YES

We show the termination of the TRS R:

  p(a(x0),p(b(x1),p(a(x2),x3))) -> p(x2,p(a(a(x0)),p(b(x1),x3)))

-- SCC decomposition.

Consider the dependency pair problem (P, R), where P consists of

p1: p#(a(x0),p(b(x1),p(a(x2),x3))) -> p#(x2,p(a(a(x0)),p(b(x1),x3)))
p2: p#(a(x0),p(b(x1),p(a(x2),x3))) -> p#(a(a(x0)),p(b(x1),x3))
p3: p#(a(x0),p(b(x1),p(a(x2),x3))) -> p#(b(x1),x3)

and R consists of:

r1: p(a(x0),p(b(x1),p(a(x2),x3))) -> p(x2,p(a(a(x0)),p(b(x1),x3)))
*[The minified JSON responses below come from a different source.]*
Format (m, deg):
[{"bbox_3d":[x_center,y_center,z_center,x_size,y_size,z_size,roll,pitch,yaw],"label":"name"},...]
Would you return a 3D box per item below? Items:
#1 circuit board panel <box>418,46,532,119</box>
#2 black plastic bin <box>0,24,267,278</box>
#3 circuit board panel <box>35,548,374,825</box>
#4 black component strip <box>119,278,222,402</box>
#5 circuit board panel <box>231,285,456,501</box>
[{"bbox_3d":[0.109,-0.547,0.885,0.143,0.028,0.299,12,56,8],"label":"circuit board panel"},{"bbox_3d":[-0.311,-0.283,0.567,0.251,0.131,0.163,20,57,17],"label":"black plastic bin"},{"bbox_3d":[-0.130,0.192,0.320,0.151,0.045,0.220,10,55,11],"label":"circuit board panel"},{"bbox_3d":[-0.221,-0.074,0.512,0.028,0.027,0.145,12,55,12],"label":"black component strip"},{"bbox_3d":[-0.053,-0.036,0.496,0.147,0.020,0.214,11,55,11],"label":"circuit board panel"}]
The estimated dependency graph contains the following SCCs:

  {p2}


-- Reduction pair.

Consider the dependency pair problem (P, R), where P consists of

p1: p#(a(x0),p(b(x1),p(a(x2),x3))) -> p#(a(a(x0)),p(b(x1),x3))

and R consists of:

r1: p(a(x0),p(b(x1),p(a(x2),x3))) -> p(x2,p(a(a(x0)),p(b(x1),x3)))

The set of usable rules consists of

  (no rules)

Take the reduction pair:

  lexicographic combination of reduction pairs:
  
    1. matrix interpretations:
    
      carrier: N^3
      order: lexicographic order
      interpretations:
        p#_A(x1,x2) = ((0,0,0),(1,0,0),(1,0,0)) x2
        a_A(x1) = ((1,0,0),(0,0,0),(1,1,0)) x1 + (1,1,1)
        p_A(x1,x2) = ((1,0,0),(1,1,0),(0,0,1)) x1 + ((1,0,0),(1,0,0),(0,0,0)) x2
        b_A(x1) = ((1,0,0),(0,1,0),(0,1,1)) x1 + (1,1,1)
    
    2. lexicographic path order with precedence:
    
      precedence:
      
        p# > b > p > a
      
      argument filter:
    
        pi(p#) = []
        pi(a) = []
        pi(p) = []
        pi(b) = [1]
    

The next rules are strictly ordered:

  p1

We remove them from the problem.  Then no dependency pair remains.